Ainsi, le recours aux doublets («les Québécoises et Québécois» au lieu de seulement «les Québécois»), aux noms collectifs («la population québécoise», «auditoire» pour «spectateurs», «lectorat» pour «lecteurs», etc.), aux noms et adjectifs identiques au masculin et au féminin («charitable» plutôt que «généreux, généreuse», «artiste» à la place de «créateur, créatrice») sont des façons d’atteindre une représentativité égale du masculin et du féminin sans avoir à réécrire notre grammaire.

Mais il y a des facteurs importants à ne pas négliger, soit le type d’écriture et le contexte de communication.

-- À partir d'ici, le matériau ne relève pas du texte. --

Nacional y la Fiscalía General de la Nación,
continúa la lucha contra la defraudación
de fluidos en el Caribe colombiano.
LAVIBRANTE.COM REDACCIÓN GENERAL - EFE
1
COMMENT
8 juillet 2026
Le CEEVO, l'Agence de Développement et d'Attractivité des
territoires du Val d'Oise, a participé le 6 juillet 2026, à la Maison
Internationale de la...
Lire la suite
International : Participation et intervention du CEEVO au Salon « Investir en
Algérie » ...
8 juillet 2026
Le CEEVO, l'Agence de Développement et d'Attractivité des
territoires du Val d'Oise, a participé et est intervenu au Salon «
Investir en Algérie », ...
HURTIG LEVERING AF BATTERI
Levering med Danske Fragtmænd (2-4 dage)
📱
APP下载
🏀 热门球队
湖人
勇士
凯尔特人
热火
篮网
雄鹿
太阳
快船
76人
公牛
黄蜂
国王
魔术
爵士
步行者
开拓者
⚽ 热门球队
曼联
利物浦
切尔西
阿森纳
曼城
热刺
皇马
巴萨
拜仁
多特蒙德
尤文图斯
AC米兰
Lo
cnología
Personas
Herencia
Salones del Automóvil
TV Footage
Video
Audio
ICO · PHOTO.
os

Pour tout ce qui est communication officielle (gouvernements, municipalités, écoles, universités, hôpitaux, tribunaux, entreprises, partis politiques, etc.), la rédaction épicène est déjà bien implantée, parce qu’on y a ce souci que toutes les personnes se sentent interpellées. Mais dans les médias, la résistance est plus grande, tout simplement parce que les journalistes et animateurs apprennent les règles de la communication efficace, c’est-à-dire transmettre le plus d’information avec le moins de mots possible. Va pour les noms collectifs, mais les doublets ne sont pas très appréciés, car ils alourdissent le discours. Pas de problèmes pour un «ceux et celles», «un ou une», «le ou la» de temps à autre, mais vous ne verrez pas de sitôt «les Canadiennes et Canadiens».

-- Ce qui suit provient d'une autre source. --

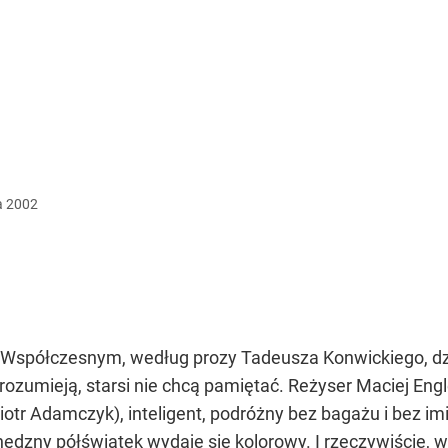
a
2002
Współczesnym, według prozy Tadeusza Konwickiego, dzie
 rozumieją, starsi nie chcą pamiętać. Reżyser Maciej Eng
iotr Adamczyk), inteligent, podróżny bez bagażu i bez im
nędzny półświatek wydaje się kolorowy. I rzeczywiście, w 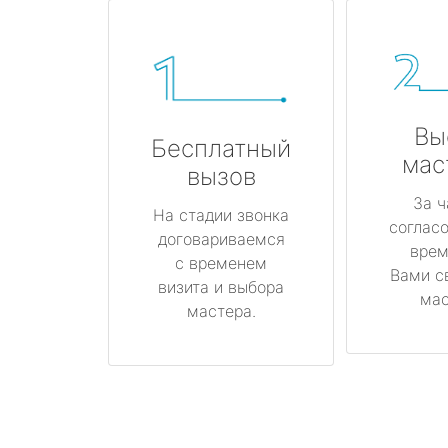
Вы
Бесплатный
мас
вызов
За ч
На стадии звонка
соглас
договариваемся
врем
с временем
Вами с
визита и выбора
мас
мастера.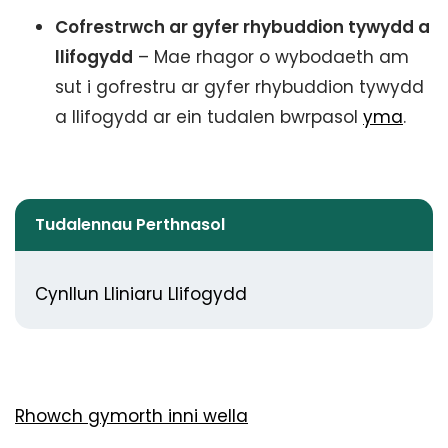
Cofrestrwch ar gyfer rhybuddion tywydd a
llifogydd
– Mae rhagor o wybodaeth am
sut i gofrestru ar gyfer rhybuddion tywydd
a llifogydd ar ein tudalen bwrpasol
yma
.
Tudalennau Perthnasol
Cynllun Lliniaru Llifogydd
Rhowch gymorth inni wella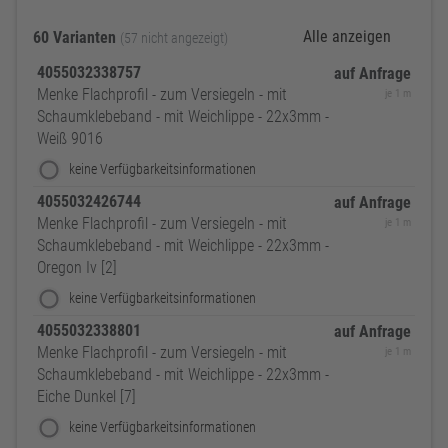
Alle anzeigen
60 Varianten
(57 nicht angezeigt)
4055032338757
auf Anfrage
Menke Flachprofil - zum Versiegeln - mit
je 1 m
Schaumklebeband - mit Weichlippe - 22x3mm -
Weiß 9016
keine Verfügbarkeitsinformationen
4055032426744
auf Anfrage
Menke Flachprofil - zum Versiegeln - mit
je 1 m
Schaumklebeband - mit Weichlippe - 22x3mm -
Oregon Iv [2]
keine Verfügbarkeitsinformationen
4055032338801
auf Anfrage
Menke Flachprofil - zum Versiegeln - mit
je 1 m
Schaumklebeband - mit Weichlippe - 22x3mm -
Eiche Dunkel [7]
keine Verfügbarkeitsinformationen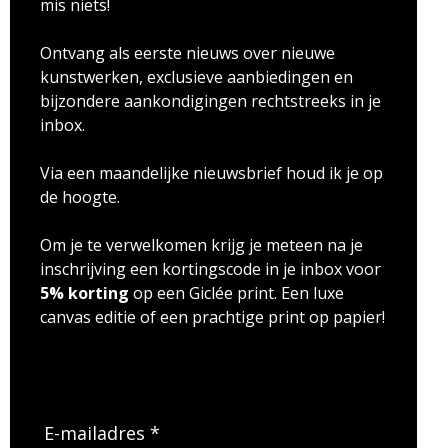
mis niets!
Ontvang als eerste nieuws over nieuwe
kunstwerken, exclusieve aanbiedingen en
bijzondere aankondigingen rechtstreeks in je
inbox.
Via een maandelijke nieuwsbrief houd ik je op
de hoogte.
Om je te verwelkomen krijg je meteen na je
inschrijving een kortingscode in je inbox voor
5% korting
op een Giclée print. Een luxe
canvas editie of een prachtige print op papier!
E-mailadres *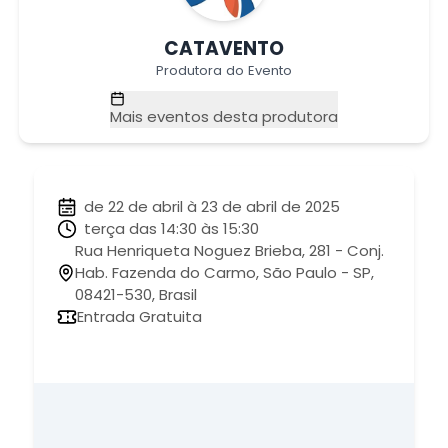
CATAVENTO
Produtora do Evento
Mais eventos desta produtora
de 22 de abril à 23 de abril de 2025
terça das 14:30 às 15:30
Rua Henriqueta Noguez Brieba, 281 - Conj.
Hab. Fazenda do Carmo, São Paulo - SP,
08421-530, Brasil
Entrada Gratuita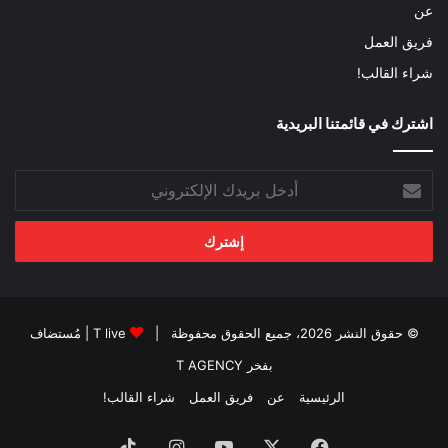
عن
فريق العمل
شراء القالب!
اشترك في قائمتنا البريدية
أدخل
بريدك
الإلكتروني
© حقوق النشر 2026، جميع الحقوق محفوظة |
T live
| مُستضاف
بفخر
T AGENCY
الرئيسية
عن
فريق العمل
شراء القالب!
فيسبوك
‫X
‫YouTube
انستقرام
‫TikTok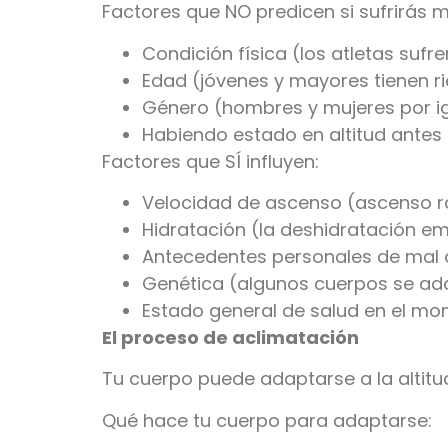
Factores que NO predicen si sufrirás m
Condición física (los atletas sufre
Edad (jóvenes y mayores tienen ri
Género (hombres y mujeres por i
Habiendo estado en altitud antes 
Factores que SÍ influyen:
Velocidad de ascenso (ascenso r
Hidratación (la deshidratación e
Antecedentes personales de mal d
Genética (algunos cuerpos se ad
Estado general de salud en el mo
El proceso de aclimatación
Tu cuerpo puede adaptarse a la altitu
Qué hace tu cuerpo para adaptarse:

Et oubliez aussi les doublets abrégés, comme «les Canadien(ne)s», car ils sont déconseillés par l’Office québécois de la langue française, la raison étant qu’ils réduisent le féminin à une ou quelques lettres. L’OQLF les tolère seulement en cas d’espace restreint, tels les tableaux et formulaires.

Quant à l’écriture littéraire (roman, chanson, poésie, théâtre, scénario, etc.), je ne suis pas certain que les gens de lettres ont envie de sacrifier leur liberté de création au profit de la rédaction épicène… 

Non conseillée

Pour ce qui est de l’écriture non binaire, ma collègue a oublié de mentionner que l’OQLF «ne conseille pas le recours à ces pratiques rédactionnelles». Pour l’instant, elles émanent essentiellement de linguistes et d’universitaires qui mènent des recherches sur la façon d’éliminer le sexisme dans la langue française. Certains groupes déjà sensibilisés à la diversité de genre, notamment au sein de la communauté LGBTQ+, ont vite adopté ces nouvelles propositions et souhaiteraient évidemment qu’elles se généralisent dans la francophonie.

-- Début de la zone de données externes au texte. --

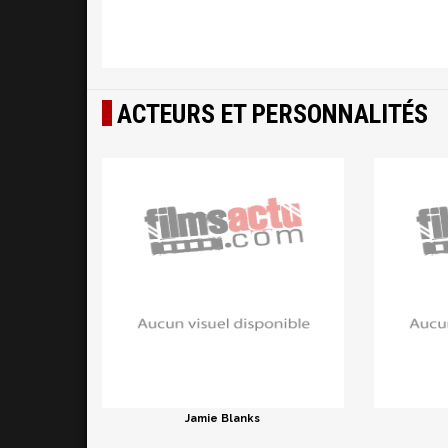
ACTEURS ET PERSONNALITÉS
Jamie Blanks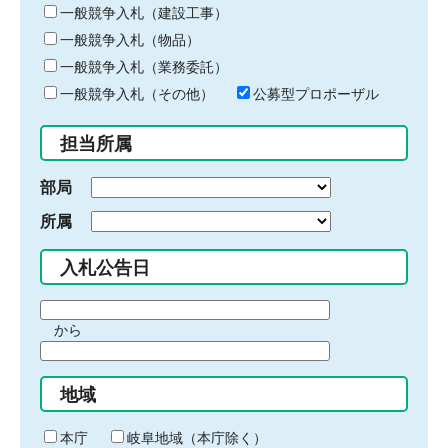
キ
一般競争入札（建設工事）
ー
一般競争入札（物品）
ワ
一般競争入札（業務委託）
ー
ド
一般競争入札（その他）
公募型プロポーザル
を
入
担当所属
力
部局
所属
入札公告日
期
から
間
期
の
間
始
地域
の
ま
終
り
わ
本庁
岐阜地域（本庁除く）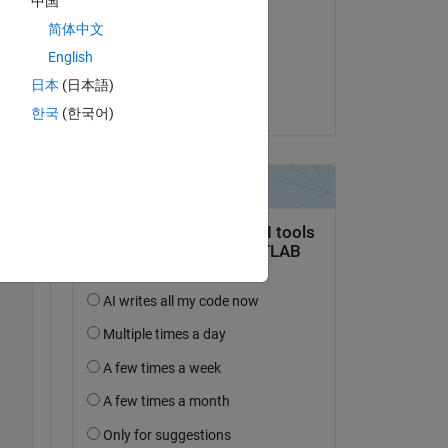
中国
Akhila
简体中文
am 20 Sep. 2022
English
Akzeptiert:
日本
(日本語)
Dishant Arora
한국
(한국어)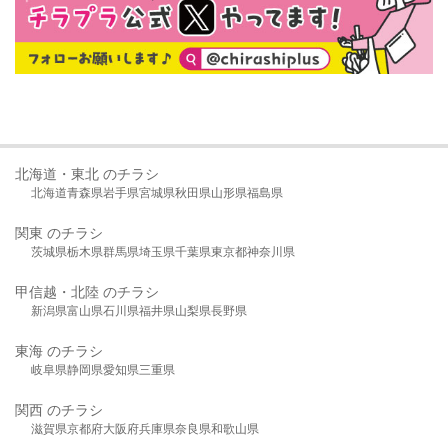
北海道・東北 のチラシ
北海道
青森県
岩手県
宮城県
秋田県
山形県
福島県
関東 のチラシ
茨城県
栃木県
群馬県
埼玉県
千葉県
東京都
神奈川県
甲信越・北陸 のチラシ
新潟県
富山県
石川県
福井県
山梨県
長野県
東海 のチラシ
岐阜県
静岡県
愛知県
三重県
関西 のチラシ
滋賀県
京都府
大阪府
兵庫県
奈良県
和歌山県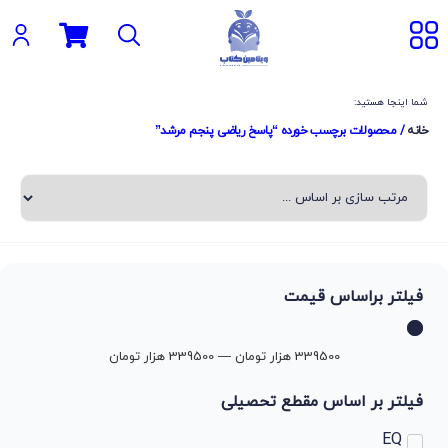
شما اینجا هستید:
خانه
/ محصولات برچسب خورده “پاسخ ریاضی پنجم مرشد”
فیلتر براساس قیمت
339500
هزار تومان
—
339500
هزار تومان
فیلتر بر اساس مقطع تحصیلی
EQ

Que l’on soit d’accord ou non, on ne peut pas dire que ces suggestions ne partent pas d’une intention noble. Mais on est très loin d’une application unilatérale. Je le répète: les changements seraient fondamentaux. Et regardez les rectifications orthographiques de 1990, mieux connues sous le nom de «réforme de l’orthographe»: cela fait 30 ans et il y a encore de la résistance. Pour apaiser tout un chacun, il a fallu admettre anciennes et nouvelles orthographes côte à côte.

Le paradoxe de la langue, c’est qu’elle appartient à chacun et à tout le monde à la fois. Nous avons tous notre vision de ce que le français devrait être. Ceux et celles qui en ont arraché à l’école aimeraient bien qu’on simplifie tout ça. Les autres qui ont appris à maîtriser ces règles et qui sont fonctionnels se demandent pourquoi il faudrait maintenant tout changer, après toutes ces heures d’études. Telle personne préfère tel mot, telle autre le déteste. En somme, personne n’aime se faire dire d’écrire différemment, mais tout le monde a son opinion sur la façon dont l’autre devrait écrire.

Le sujet étant très vaste, j’y reviendrai la semaine prochaine, en tentant de «dédiaboliser» un peu la règle du masculin générique.

Perles de la semaine

Les profs du primaire sont souvent gâtés en matière de perles...

Q: «Quand on dit "j’ai mangé", quel est le temps de conjugaison?» R: Le passé compliqué.

Q: «Cite-moi des consonnes…» R: Nintendo, PlayStation…

Q: «Quel est le premier son qu’on entend dans "vache"?» R: Meuh!

Q: «Comment s’appelle la personne qui distribue le courrier?» R: Louis.

Q: «Où vivent les éléphants?» R: En Safari.